Conflict In Ukraine: How much do Russian citizens actually know?

Conflict In Ukraine: How much do Russian citizens actually know?

Sarah Garman , Reporter

Most of us have been using social media to keep up to date on what’s happening in Russia and Ukraine, but how much do Russian citizens actually know? 

   We know that Russia controls much of the media and news outlets, so Russian citizens are constantly receiving biased opinions in their information. Misinformation is becoming more and more of a terrifying reality, not only in Russia but around the world. 

  “I mean their government is controlling all the information, all the media, and have basically cut off any outside influence of media; so it’s very one-sided,” said Linsey Kitchens, a librarian at Sedro-Woolley High School.

  We hear about this extreme censorship and think that it could never happen to us, but the truth is we see it everywhere. 

   “It gives people the false understanding of the particular situation and it spreads very quickly,” said Raina Cheney, a junior at Skagit Academy. “Getting people in a frenzy and further dividing people on an untrue basis.”   

   Though we do not experience misinformation as severely as Russia does, we still see it in our country.

“We definitely are exposed to misinformation, and honestly quite frequently. People are allowed to post, publish, and share whatever they want on media, and if people want a reaction they will do anything for one,” said SWHS sophomore Abby Vlahovich.

We have been hearing the word ‘misinformation’ frequently in the recent months, but why is misinformation such a bad thing?  

    “It can range from buying a supplement you don’t need that you think will enhance your lifting, to attempting to overturn an election, to perpetuating a humanitarian crisis and war,” said Kitchens. 

    It can create chaos and fear within a country, possibly even the world.

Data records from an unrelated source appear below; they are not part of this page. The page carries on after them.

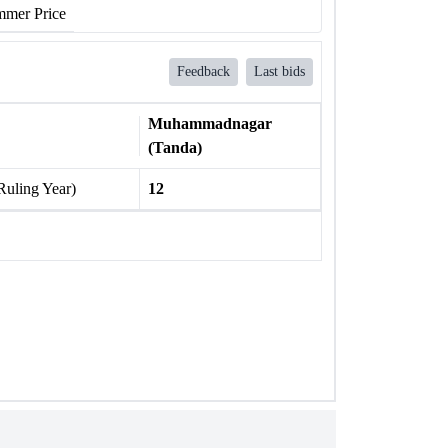
mer Price
Feedback
Last bids
Muhammadnagar
(Tanda)
Ruling Year)
12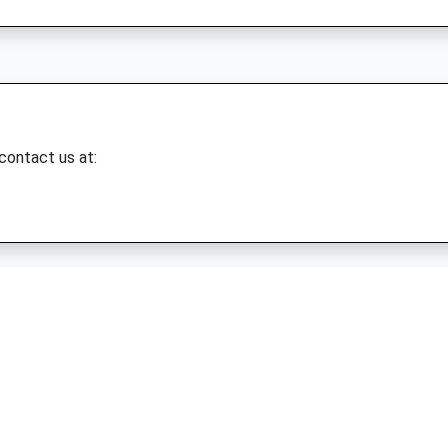
 contact us at: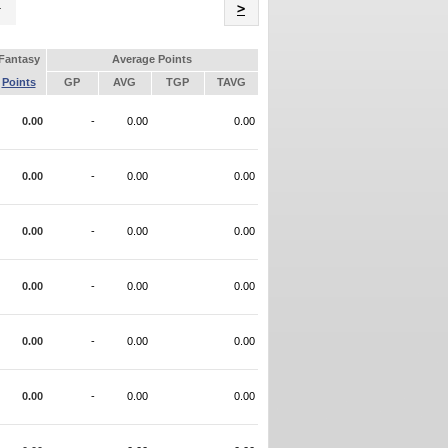
Name
>
Fantasy
Average Points
Points
GP
AVG
TGP
TAVG
0.00
-
0.00
0.00
0.00
-
0.00
0.00
0.00
-
0.00
0.00
0.00
-
0.00
0.00
0.00
-
0.00
0.00
0.00
-
0.00
0.00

    “We all think that we’re immune to misinformation and we are all kidding ourselves, it is reaching every single one of us from global conflicts to advertisements to what our friends are saying on our social media feeds,” said Kitchens.

    We have the freedom of seeing multiple different points of view in our media/news while citizens in Russia are limited to what their government will allow.

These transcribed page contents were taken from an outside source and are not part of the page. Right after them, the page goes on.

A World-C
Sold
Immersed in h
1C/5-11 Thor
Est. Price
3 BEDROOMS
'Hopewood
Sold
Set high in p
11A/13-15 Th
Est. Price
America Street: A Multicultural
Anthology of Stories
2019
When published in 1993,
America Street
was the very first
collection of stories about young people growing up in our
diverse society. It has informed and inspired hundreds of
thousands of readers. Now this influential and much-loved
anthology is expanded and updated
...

    “People in Russia are only viewing the conflict from their leaders’ opinions, and there is information hidden from them,” said Vlahovich

    Living in a country that is at war sounds terrifying in itself. But especially when you know there is a possibility that the information you’re receiving could be false. But what is worse is the fact that you think what you are reading is true information when in reality they don’t even know half of it.

    “They essentially live in a propaganda bubble. They likely see news that spreads the message that they are the victim of western countries. They are likely very out of touch with a lot of the reality of the situation,” said Cheney.